Dataset entries
══════
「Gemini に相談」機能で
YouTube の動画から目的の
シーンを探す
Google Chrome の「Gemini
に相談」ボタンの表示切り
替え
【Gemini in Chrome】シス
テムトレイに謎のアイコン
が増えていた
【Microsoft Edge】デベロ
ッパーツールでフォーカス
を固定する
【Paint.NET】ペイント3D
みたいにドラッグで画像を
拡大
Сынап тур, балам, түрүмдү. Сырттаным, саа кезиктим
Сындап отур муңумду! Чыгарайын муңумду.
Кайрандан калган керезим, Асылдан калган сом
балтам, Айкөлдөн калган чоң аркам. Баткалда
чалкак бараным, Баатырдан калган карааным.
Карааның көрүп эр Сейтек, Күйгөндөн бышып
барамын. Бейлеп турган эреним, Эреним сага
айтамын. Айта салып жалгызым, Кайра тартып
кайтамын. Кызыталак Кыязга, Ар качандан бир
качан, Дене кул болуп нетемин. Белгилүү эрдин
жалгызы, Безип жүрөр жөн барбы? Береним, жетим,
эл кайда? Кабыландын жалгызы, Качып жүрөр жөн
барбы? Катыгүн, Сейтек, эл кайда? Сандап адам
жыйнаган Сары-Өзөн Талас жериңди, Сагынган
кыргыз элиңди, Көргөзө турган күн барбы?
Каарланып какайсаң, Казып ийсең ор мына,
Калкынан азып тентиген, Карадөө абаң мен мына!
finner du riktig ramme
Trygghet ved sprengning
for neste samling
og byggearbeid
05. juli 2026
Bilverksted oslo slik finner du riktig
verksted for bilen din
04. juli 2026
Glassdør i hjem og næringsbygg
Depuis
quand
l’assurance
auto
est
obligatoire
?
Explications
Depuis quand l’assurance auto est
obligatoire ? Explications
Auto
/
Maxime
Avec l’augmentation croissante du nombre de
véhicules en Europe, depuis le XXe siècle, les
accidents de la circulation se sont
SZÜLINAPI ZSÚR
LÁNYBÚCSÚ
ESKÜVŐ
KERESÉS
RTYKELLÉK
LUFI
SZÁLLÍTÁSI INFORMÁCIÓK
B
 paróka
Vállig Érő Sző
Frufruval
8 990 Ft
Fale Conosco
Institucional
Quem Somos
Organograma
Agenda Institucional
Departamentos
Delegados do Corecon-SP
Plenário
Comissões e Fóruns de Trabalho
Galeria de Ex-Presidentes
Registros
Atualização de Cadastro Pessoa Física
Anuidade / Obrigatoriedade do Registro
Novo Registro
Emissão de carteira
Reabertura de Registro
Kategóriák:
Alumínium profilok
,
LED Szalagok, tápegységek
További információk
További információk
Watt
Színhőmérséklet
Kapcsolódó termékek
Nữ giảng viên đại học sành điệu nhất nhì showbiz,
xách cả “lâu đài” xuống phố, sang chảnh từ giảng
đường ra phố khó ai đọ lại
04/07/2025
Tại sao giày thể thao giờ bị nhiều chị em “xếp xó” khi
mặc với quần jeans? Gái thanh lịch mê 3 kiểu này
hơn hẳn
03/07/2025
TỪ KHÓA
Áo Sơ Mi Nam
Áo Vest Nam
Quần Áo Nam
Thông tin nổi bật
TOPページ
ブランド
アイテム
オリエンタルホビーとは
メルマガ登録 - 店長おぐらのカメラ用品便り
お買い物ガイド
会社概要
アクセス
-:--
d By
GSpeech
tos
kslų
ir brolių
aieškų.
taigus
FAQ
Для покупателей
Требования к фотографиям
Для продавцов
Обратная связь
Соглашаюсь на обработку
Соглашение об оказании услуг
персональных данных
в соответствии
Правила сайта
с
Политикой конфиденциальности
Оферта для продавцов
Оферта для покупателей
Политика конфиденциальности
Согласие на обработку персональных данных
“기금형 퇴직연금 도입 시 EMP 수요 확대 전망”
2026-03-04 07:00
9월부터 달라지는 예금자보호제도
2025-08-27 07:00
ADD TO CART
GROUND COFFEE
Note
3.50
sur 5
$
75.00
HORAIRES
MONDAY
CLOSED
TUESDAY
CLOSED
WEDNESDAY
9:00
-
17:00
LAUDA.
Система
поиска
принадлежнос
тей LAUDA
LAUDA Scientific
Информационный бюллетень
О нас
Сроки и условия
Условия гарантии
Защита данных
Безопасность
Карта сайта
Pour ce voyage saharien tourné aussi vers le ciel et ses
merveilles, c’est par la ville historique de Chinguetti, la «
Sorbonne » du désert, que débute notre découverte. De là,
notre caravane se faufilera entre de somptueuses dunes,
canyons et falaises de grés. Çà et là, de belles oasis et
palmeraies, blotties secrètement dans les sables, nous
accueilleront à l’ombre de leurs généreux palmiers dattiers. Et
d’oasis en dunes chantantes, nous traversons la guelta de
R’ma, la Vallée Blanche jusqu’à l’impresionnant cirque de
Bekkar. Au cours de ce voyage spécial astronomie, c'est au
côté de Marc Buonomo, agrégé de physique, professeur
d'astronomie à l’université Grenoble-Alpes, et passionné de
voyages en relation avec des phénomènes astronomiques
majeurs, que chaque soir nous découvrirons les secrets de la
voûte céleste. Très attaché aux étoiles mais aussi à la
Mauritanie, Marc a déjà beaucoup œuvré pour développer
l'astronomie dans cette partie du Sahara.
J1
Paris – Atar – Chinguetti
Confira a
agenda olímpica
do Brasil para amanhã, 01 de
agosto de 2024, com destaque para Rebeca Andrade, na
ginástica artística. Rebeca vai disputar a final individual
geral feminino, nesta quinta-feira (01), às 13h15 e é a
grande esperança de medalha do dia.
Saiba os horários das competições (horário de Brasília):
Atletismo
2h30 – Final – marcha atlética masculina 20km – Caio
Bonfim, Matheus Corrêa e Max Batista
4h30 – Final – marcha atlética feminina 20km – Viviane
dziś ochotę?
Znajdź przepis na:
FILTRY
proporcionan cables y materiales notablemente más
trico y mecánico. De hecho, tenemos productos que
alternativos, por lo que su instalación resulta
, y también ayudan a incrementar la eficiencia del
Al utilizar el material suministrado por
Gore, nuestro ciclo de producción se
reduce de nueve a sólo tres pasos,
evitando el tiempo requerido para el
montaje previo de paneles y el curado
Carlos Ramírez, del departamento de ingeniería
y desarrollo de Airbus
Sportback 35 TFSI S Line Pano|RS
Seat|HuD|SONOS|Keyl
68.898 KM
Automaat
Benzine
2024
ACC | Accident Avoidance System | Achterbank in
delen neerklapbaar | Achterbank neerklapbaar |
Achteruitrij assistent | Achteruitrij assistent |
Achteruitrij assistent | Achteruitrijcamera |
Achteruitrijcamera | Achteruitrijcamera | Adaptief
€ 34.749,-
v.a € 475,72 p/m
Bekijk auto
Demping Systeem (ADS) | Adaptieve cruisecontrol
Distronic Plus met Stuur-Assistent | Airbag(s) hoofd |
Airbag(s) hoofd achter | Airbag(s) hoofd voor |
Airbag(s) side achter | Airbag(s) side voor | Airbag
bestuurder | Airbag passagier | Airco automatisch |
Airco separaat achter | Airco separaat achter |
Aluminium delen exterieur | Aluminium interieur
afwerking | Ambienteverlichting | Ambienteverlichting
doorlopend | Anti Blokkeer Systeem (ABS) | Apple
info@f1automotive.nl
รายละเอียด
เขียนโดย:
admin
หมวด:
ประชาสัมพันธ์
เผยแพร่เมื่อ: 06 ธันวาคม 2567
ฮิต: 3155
══════
* TASK TO COMPLETE: Would you copy the data exactly as shown above?

* WRITTEN ANSWER:
「Gemini に相談」機能で
YouTube の動画から目的の
シーンを探す
Google Chrome の「Gemini
に相談」ボタンの表示切り
替え
【Gemini in Chrome】シス
テムトレイに謎のアイコン
が増えていた
【Microsoft Edge】デベロ
ッパーツールでフォーカス
を固定する
【Paint.NET】ペイント3D
みたいにドラッグで画像を
拡大
Сынап тур, балам, түрүмдү. Сырттаным, саа кезиктим
Сындап отур муңумду! Чыгарайын муңумду.
Кайрандан калган керезим, Асылдан калган сом
балтам, Айкөлдөн калган чоң аркам. Баткалда
чалкак бараным, Баатырдан калган карааным.
Карааның көрүп эр Сейтек, Күйгөндөн бышып
барамын. Бейлеп турган эреним, Эреним сага
айтамын. Айта салып жалгызым, Кайра тартып
кайтамын. Кызыталак Кыязга, Ар качандан бир
качан, Дене кул болуп нетемин. Белгилүү эрдин
жалгызы, Безип жүрөр жөн барбы? Береним, жетим,
эл кайда? Кабыландын жалгызы, Качып жүрөр жөн
барбы? Катыгүн, Сейтек, эл кайда? Сандап адам
жыйнаган Сары-Өзөн Талас жериңди, Сагынган
кыргыз элиңди, Көргөзө турган күн барбы?
Каарланып какайсаң, Казып ийсең ор мына,
Калкынан азып тентиген, Карадөө абаң мен мына!
finner du riktig ramme
Trygghet ved sprengning
for neste samling
og byggearbeid
05. juli 2026
Bilverksted oslo slik finner du riktig
verksted for bilen din
04. juli 2026
Glassdør i hjem og næringsbygg
Depuis
quand
l’assurance
auto
est
obligatoire
?
Explications
Depuis quand l’assurance auto est
obligatoire ? Explications
Auto
/
Maxime
Avec l’augmentation croissante du nombre de
véhicules en Europe, depuis le XXe siècle, les
accidents de la circulation se sont
SZÜLINAPI ZSÚR
LÁNYBÚCSÚ
ESKÜVŐ
KERESÉS
RTYKELLÉK
LUFI
SZÁLLÍTÁSI INFORMÁCIÓK
B
 paróka
Vállig Érő Sző
Frufruval
8 990 Ft
Fale Conosco
Institucional
Quem Somos
Organograma
Agenda Institucional
Departamentos
Delegados do Corecon-SP
Plenário
Comissões e Fóruns de Trabalho
Galeria de Ex-Presidentes
Registros
Atualização de Cadastro Pessoa Física
Anuidade / Obrigatoriedade do Registro
Novo Registro
Emissão de carteira
Reabertura de Registro
Kategóriák:
Alumínium profilok
,
LED Szalagok, tápegységek
További információk
További információk
Watt
Színhőmérséklet
Kapcsolódó termékek
Nữ giảng viên đại học sành điệu nhất nhì showbiz,
xách cả “lâu đài” xuống phố, sang chảnh từ giảng
đường ra phố khó ai đọ lại
04/07/2025
Tại sao giày thể thao giờ bị nhiều chị em “xếp xó” khi
mặc với quần jeans? Gái thanh lịch mê 3 kiểu này
hơn hẳn
03/07/2025
TỪ KHÓA
Áo Sơ Mi Nam
Áo Vest Nam
Quần Áo Nam
Thông tin nổi bật
TOPページ
ブランド
アイテム
オリエンタルホビーとは
メルマガ登録 - 店長おぐらのカメラ用品便り
お買い物ガイド
会社概要
アクセス
-:--
d By
GSpeech
tos
kslų
ir brolių
aieškų.
taigus
FAQ
Для покупателей
Требования к фотографиям
Для продавцов
Обратная связь
Соглашаюсь на обработку
Соглашение об оказании услуг
персональных данных
в соответствии
Правила сайта
с
Политикой конфиденциальности
Оферта для продавцов
Оферта для покупателей
Политика конфиденциальности
Согласие на обработку персональных данных
“기금형 퇴직연금 도입 시 EMP 수요 확대 전망”
2026-03-04 07:00
9월부터 달라지는 예금자보호제도
2025-08-27 07:00
ADD TO CART
GROUND COFFEE
Note
3.50
sur 5
$
75.00
HORAIRES
MONDAY
CLOSED
TUESDAY
CLOSED
WEDNESDAY
9:00
-
17:00
LAUDA.
Система
поиска
принадлежнос
тей LAUDA
LAUDA Scientific
Информационный бюллетень
О нас
Сроки и условия
Условия гарантии
Защита данных
Безопасность
Карта сайта
Pour ce voyage saharien tourné aussi vers le ciel et ses
merveilles, c’est par la ville historique de Chinguetti, la «
Sorbonne » du désert, que débute notre découverte. De là,
notre caravane se faufilera entre de somptueuses dunes,
canyons et falaises de grés. Çà et là, de belles oasis et
palmeraies, blotties secrètement dans les sables, nous
accueilleront à l’ombre de leurs généreux palmiers dattiers. Et
d’oasis en dunes chantantes, nous traversons la guelta de
R’ma, la Vallée Blanche jusqu’à l’impresionnant cirque de
Bekkar. Au cours de ce voyage spécial astronomie, c'est au
côté de Marc Buonomo, agrégé de physique, professeur
d'astronomie à l’université Grenoble-Alpes, et passionné de
voyages en relation avec des phénomènes astronomiques
majeurs, que chaque soir nous découvrirons les secrets de la
voûte céleste. Très attaché aux étoiles mais aussi à la
Mauritanie, Marc a déjà beaucoup œuvré pour développer
l'astronomie dans cette partie du Sahara.
J1
Paris – Atar – Chinguetti
Confira a
agenda olímpica
do Brasil para amanhã, 01 de
agosto de 2024, com destaque para Rebeca Andrade, na
ginástica artística. Rebeca vai disputar a final individual
geral feminino, nesta quinta-feira (01), às 13h15 e é a
grande esperança de medalha do dia.
Saiba os horários das competições (horário de Brasília):
Atletismo
2h30 – Final – marcha atlética masculina 20km – Caio
Bonfim, Matheus Corrêa e Max Batista
4h30 – Final – marcha atlética feminina 20km – Viviane
dziś ochotę?
Znajdź przepis na:
FILTRY
proporcionan cables y materiales notablemente más
trico y mecánico. De hecho, tenemos productos que
alternativos, por lo que su instalación resulta
, y también ayudan a incrementar la eficiencia del
Al utilizar el material suministrado por
Gore, nuestro ciclo de producción se
reduce de nueve a sólo tres pasos,
evitando el tiempo requerido para el
montaje previo de paneles y el curado
Carlos Ramírez, del departamento de ingeniería
y desarrollo de Airbus
Sportback 35 TFSI S Line Pano|RS
Seat|HuD|SONOS|Keyl
68.898 KM
Automaat
Benzine
2024
ACC | Accident Avoidance System | Achterbank in
delen neerklapbaar | Achterbank neerklapbaar |
Achteruitrij assistent | Achteruitrij assistent |
Achteruitrij assistent | Achteruitrijcamera |
Achteruitrijcamera | Achteruitrijcamera | Adaptief
€ 34.749,-
v.a € 475,72 p/m
Bekijk auto
Demping Systeem (ADS) | Adaptieve cruisecontrol
Distronic Plus met Stuur-Assistent | Airbag(s) hoofd |
Airbag(s) hoofd achter | Airbag(s) hoofd voor |
Airbag(s) side achter | Airbag(s) side voor | Airbag
bestuurder | Airbag passagier | Airco automatisch |
Airco separaat achter | Airco separaat achter |
Aluminium delen exterieur | Aluminium interieur
afwerking | Ambienteverlichting | Ambienteverlichting
doorlopend | Anti Blokkeer Systeem (ABS) | Apple
info@f1automotive.nl
รายละเอียด
เขียนโดย:
admin
หมวด:
ประชาสัมพันธ์
เผยแพร่เมื่อ: 06 ธันวาคม 2567
ฮิต: 3155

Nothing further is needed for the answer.